A Year of Mashable — 2012

At work I finally got around to doing a project I’ve been wanting to do for a long time: analyze the sharing behavior of a year’s worth of content at Mashable.

It’s no small project. First, a year’s worth of Mashable content must be collected, which ended up being 13,979 articles in total. Next, the author, publish date, headline, and full text of each post must be extracted from each page, which requires a (fortunately simple) custom scraper to be built. Next, the social resonance data of each article must be collected. For this analysis, I collected share counts for Twitter, Facebook, StumbleUpon, LinkedIn, Google+, and Pinterest, plus clicks from Bitly and per-article submissions from Reddit.

Once all that data has been collected and structured, it must be analyzed.

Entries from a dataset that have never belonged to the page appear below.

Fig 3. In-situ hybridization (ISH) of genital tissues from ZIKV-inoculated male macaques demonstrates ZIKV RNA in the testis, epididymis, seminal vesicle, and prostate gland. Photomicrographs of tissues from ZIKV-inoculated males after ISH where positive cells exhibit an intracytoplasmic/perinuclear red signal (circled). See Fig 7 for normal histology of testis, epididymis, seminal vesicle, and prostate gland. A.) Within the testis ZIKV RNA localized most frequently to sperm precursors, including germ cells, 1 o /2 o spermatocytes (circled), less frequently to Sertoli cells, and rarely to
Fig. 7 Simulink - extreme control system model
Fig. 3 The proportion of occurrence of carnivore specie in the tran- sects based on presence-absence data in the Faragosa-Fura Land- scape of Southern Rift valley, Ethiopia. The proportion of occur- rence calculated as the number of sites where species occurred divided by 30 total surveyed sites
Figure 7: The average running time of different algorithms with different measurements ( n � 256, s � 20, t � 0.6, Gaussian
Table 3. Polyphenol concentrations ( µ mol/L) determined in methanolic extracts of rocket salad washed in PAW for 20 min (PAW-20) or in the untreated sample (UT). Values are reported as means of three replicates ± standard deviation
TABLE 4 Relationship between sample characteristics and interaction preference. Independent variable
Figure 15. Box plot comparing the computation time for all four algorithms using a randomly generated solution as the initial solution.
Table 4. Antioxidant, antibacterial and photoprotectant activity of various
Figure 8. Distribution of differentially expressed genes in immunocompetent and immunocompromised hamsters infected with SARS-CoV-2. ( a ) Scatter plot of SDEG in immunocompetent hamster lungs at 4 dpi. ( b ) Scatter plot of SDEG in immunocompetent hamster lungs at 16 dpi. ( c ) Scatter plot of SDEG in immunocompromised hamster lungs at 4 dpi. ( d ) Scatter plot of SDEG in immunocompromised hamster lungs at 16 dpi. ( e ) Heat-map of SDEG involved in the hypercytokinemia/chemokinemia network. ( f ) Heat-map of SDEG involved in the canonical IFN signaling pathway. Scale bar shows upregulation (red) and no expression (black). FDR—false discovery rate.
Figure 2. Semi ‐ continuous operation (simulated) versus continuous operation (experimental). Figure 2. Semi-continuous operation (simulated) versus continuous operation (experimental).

I found good ol’ Excel pivot tables to be perfect for most of the analysis. Tracking mentions of key topics from the past year, like Gangnam Style, requires the ability to do full-text searches against headlines and article content, so I indexed all of the data from above into ElasticSearch. It performed brilliantly.

I ended up making an infographic out of the data, and I posted it to the corporate blog of the company I work for. I’m proud of it, so I’m posting it here too.

By no means the finest infographic ever made, but hopefully not the worst one, either. Enjoy!